W opinii Sądu, wymierzona S. S. kara jest sprawiedliwa i uwzględnia stopień jego winy, stopień szkodliwości społecznej jego czynu, bierze pod uwagę cele zapobiegawcze i wychowawcze, które ma osiągnąć w stosunku do oskarżonego, a także potrzeby w zakresie kształtowania świadomości prawnej społeczeństwa.

Na podstawie art. 627 k.p.k. zasądzono od oskarżonego S. S. na rzecz oskarżyciela posiłkowego M. K. kwotę 841,32 tytułem zwrotu kosztów ustanowienia pełnomocnika, co miało miejsce na etapie postępowania przygotowawczego i początkowo na etapie postępowania sądowego (przed Sądem Rejonowym w Olsztynie).

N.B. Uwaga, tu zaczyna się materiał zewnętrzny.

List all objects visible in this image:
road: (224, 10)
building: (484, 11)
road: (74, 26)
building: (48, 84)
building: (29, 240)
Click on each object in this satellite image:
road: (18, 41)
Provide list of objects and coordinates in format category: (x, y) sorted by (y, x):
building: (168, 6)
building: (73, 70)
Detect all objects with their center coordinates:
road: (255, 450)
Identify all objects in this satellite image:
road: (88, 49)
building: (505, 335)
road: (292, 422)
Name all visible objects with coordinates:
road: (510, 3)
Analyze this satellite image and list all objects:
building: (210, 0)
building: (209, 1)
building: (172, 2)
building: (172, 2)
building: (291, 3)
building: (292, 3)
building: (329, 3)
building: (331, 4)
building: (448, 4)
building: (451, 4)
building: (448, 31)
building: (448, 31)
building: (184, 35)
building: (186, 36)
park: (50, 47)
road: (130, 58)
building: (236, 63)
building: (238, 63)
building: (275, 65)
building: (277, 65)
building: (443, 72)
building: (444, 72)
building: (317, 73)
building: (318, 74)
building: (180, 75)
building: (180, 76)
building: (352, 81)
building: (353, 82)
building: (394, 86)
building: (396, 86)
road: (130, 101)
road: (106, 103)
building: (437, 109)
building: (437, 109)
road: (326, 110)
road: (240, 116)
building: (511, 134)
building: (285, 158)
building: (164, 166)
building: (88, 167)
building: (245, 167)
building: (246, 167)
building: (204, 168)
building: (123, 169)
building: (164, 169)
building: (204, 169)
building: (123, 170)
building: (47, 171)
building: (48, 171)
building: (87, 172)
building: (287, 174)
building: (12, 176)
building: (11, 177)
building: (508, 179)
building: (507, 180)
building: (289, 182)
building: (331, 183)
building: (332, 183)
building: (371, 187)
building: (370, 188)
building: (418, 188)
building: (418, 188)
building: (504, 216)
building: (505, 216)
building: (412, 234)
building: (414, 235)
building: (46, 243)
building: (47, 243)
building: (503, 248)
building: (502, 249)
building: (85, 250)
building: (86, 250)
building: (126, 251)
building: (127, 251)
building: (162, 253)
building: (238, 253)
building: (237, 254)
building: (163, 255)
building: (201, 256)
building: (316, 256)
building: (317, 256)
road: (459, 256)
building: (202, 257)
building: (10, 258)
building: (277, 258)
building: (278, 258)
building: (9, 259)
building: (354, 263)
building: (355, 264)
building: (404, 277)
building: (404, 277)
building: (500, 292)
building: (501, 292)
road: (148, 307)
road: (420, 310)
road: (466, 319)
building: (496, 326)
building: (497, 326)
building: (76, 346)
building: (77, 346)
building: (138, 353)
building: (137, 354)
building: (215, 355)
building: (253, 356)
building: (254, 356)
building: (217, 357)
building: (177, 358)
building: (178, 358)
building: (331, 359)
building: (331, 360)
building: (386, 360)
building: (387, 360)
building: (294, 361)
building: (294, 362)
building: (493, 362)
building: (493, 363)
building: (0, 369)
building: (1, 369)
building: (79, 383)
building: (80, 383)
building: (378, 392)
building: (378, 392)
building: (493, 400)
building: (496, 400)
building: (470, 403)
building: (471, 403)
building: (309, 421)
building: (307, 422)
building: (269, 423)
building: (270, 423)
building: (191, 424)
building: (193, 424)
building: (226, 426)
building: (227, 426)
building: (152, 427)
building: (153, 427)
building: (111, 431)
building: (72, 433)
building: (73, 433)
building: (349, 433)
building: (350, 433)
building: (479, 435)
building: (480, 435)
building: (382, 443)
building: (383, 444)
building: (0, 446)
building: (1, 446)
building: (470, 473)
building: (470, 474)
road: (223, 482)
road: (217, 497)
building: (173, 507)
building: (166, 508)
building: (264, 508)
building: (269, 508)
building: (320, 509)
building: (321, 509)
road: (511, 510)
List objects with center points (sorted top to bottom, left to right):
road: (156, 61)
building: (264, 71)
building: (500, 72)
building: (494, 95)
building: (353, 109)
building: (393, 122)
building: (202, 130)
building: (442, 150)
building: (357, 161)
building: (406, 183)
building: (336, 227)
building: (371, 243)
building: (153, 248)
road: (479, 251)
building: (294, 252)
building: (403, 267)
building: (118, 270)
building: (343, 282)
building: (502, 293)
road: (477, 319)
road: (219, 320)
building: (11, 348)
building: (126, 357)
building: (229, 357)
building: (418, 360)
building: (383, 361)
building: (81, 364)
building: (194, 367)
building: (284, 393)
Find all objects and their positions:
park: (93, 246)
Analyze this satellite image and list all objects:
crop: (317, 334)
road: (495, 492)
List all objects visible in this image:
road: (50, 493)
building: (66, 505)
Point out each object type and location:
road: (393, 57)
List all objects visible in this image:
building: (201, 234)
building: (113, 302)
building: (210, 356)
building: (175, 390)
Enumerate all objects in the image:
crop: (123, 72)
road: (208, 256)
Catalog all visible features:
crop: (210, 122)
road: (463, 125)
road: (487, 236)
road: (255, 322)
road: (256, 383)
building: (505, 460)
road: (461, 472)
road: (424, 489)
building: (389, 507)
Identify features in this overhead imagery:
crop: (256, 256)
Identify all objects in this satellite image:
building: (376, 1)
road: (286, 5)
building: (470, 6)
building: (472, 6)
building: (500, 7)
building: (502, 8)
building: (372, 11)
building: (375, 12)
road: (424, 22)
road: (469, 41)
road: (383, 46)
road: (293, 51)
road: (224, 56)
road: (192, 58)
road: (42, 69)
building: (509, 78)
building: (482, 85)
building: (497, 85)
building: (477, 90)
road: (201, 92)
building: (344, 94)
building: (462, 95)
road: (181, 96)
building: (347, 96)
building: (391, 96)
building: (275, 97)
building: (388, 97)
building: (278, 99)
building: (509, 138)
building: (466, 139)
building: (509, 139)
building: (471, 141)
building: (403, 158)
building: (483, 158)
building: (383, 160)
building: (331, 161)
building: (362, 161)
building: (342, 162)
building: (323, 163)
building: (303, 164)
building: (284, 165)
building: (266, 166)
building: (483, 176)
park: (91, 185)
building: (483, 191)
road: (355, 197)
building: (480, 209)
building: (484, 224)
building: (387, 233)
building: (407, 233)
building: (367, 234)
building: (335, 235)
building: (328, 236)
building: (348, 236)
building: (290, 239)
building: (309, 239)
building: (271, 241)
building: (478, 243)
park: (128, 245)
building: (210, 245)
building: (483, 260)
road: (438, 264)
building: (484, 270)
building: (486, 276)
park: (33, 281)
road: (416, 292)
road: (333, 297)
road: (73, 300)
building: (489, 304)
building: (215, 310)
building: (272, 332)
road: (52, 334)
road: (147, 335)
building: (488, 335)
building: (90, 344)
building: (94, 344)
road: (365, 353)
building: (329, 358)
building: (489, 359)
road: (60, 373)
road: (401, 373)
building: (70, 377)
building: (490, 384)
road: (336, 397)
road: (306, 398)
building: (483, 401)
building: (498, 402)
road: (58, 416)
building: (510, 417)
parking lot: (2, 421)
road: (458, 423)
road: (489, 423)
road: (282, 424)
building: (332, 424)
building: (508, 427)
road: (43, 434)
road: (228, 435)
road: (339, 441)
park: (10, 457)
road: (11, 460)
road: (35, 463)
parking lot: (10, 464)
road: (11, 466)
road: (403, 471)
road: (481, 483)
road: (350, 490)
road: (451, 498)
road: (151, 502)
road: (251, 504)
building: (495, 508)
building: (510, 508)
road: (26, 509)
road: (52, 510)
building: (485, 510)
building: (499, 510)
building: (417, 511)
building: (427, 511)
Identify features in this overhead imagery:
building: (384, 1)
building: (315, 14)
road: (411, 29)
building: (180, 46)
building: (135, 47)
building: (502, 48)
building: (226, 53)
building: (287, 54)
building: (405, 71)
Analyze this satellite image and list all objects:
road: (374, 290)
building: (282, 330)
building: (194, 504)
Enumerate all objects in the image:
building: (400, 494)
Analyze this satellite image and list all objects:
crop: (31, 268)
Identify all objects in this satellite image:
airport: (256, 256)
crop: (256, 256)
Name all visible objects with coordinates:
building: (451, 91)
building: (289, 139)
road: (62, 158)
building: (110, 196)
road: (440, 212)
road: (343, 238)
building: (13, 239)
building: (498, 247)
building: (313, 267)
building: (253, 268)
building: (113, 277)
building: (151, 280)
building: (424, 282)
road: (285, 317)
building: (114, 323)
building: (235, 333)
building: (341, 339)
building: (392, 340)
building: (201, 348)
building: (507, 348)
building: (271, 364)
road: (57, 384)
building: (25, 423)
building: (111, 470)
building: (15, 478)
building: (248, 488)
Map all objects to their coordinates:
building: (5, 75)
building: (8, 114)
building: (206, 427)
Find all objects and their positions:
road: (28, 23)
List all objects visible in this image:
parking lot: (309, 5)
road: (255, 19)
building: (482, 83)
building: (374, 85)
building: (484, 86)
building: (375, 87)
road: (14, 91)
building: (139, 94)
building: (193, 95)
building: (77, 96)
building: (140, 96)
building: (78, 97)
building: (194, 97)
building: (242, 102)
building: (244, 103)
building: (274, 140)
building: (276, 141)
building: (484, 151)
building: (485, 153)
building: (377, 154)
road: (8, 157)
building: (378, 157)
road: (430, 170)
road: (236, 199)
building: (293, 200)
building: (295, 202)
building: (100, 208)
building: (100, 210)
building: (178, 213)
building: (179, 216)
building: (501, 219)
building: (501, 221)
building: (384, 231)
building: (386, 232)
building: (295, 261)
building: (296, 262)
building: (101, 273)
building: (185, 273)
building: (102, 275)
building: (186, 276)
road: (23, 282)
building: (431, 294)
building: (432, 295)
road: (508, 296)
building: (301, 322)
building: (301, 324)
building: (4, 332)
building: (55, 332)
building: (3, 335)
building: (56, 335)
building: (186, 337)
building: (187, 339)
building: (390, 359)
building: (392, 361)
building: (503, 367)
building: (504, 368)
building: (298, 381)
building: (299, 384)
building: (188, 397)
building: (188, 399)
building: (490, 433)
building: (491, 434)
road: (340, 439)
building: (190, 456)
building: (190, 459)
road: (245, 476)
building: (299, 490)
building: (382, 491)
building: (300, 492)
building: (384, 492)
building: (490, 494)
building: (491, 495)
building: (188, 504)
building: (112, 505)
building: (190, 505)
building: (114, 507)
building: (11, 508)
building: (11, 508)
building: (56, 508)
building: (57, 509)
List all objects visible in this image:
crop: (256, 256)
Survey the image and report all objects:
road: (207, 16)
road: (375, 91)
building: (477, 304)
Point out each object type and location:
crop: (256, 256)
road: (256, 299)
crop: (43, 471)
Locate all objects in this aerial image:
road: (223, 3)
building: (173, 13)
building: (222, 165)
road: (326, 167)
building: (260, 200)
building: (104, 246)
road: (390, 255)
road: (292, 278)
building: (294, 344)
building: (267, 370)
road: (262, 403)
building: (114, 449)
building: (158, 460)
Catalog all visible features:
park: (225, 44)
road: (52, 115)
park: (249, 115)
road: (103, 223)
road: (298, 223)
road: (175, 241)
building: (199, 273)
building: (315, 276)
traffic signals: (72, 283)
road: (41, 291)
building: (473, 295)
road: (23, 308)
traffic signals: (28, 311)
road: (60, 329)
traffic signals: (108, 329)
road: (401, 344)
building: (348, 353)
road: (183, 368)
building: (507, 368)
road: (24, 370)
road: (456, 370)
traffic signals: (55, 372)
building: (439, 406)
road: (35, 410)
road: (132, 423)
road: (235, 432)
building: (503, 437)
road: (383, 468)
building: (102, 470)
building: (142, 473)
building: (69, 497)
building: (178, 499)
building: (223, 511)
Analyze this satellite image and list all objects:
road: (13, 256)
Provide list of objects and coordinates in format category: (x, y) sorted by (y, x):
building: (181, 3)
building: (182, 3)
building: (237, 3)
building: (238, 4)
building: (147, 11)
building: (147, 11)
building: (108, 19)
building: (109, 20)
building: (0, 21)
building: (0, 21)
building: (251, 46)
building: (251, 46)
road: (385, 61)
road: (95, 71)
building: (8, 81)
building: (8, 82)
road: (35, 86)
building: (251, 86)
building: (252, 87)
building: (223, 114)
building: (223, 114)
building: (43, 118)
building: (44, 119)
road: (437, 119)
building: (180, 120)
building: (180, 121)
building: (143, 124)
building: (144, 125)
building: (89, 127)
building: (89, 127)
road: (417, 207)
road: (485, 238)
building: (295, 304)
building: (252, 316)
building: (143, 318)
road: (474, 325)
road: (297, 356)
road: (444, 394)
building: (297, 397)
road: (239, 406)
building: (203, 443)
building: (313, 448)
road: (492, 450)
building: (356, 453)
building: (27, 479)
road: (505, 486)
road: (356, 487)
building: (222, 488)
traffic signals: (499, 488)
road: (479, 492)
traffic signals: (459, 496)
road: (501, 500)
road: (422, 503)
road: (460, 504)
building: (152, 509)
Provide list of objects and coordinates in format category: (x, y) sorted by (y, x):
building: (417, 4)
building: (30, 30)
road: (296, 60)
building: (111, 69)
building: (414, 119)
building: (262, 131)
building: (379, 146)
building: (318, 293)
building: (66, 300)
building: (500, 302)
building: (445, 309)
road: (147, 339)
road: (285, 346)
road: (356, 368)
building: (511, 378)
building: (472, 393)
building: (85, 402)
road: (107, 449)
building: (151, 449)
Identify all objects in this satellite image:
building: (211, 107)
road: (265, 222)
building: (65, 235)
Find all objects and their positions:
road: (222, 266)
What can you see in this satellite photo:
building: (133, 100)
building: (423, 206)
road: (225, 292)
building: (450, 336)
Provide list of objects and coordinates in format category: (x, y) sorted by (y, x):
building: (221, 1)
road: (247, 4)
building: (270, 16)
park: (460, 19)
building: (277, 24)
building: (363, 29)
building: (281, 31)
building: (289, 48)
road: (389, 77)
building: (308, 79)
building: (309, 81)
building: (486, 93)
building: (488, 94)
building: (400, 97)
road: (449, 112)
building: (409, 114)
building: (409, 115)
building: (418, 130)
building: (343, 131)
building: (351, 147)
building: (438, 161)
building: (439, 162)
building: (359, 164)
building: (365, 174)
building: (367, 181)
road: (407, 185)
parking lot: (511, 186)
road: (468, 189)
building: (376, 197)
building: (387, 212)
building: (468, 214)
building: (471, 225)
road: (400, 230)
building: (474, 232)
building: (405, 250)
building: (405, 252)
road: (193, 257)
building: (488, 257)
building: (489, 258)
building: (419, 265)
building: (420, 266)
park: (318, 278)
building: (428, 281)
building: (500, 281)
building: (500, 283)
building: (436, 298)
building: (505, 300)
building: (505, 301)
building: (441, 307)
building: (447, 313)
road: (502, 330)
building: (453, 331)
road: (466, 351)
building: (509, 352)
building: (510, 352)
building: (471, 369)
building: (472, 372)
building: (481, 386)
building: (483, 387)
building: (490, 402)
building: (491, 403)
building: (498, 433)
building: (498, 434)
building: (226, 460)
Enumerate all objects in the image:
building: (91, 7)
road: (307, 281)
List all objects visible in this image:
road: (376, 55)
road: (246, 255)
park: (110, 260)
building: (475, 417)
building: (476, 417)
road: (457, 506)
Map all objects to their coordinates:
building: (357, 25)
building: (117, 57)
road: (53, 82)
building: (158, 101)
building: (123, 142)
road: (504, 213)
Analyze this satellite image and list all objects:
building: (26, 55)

Na podstawie zaś art. 29 ust. 1 ustawy z dnia 26 maja 1982 r. - Prawo o adwokaturze (t.j. Dz. U. z 2018 r., poz. 1184) oraz § 17 ust. 2 pkt 5 i § 20 rozporządzenia Ministra Sprawiedliwości z dnia 3 października 2016 r. w sprawie ponoszenia przez Skarb Państwa kosztów nieopłaconej pomocy prawnej udzielonej przez adwokata z urzędu (Dz. U. z 2016 r., poz. 1714) zasądzono od Skarbu Państwa na rzecz adw. J. K. (1) kwotę 720 złotych powiększoną o należny podatek VAT w stawce 23 % tytułem wynagrodzenia za wykonywanie czynności pełnomocnika z urzędu przed sądem okręgowym;

Z uwagi na to, iż oskarżony nie posiada majątku oraz jest osobą uczącą się w oparciu o art. 624 § 1 k.p.k. sąd zwolnił go od zapłaty na rzecz Skarbu Państwa kosztów sądowych.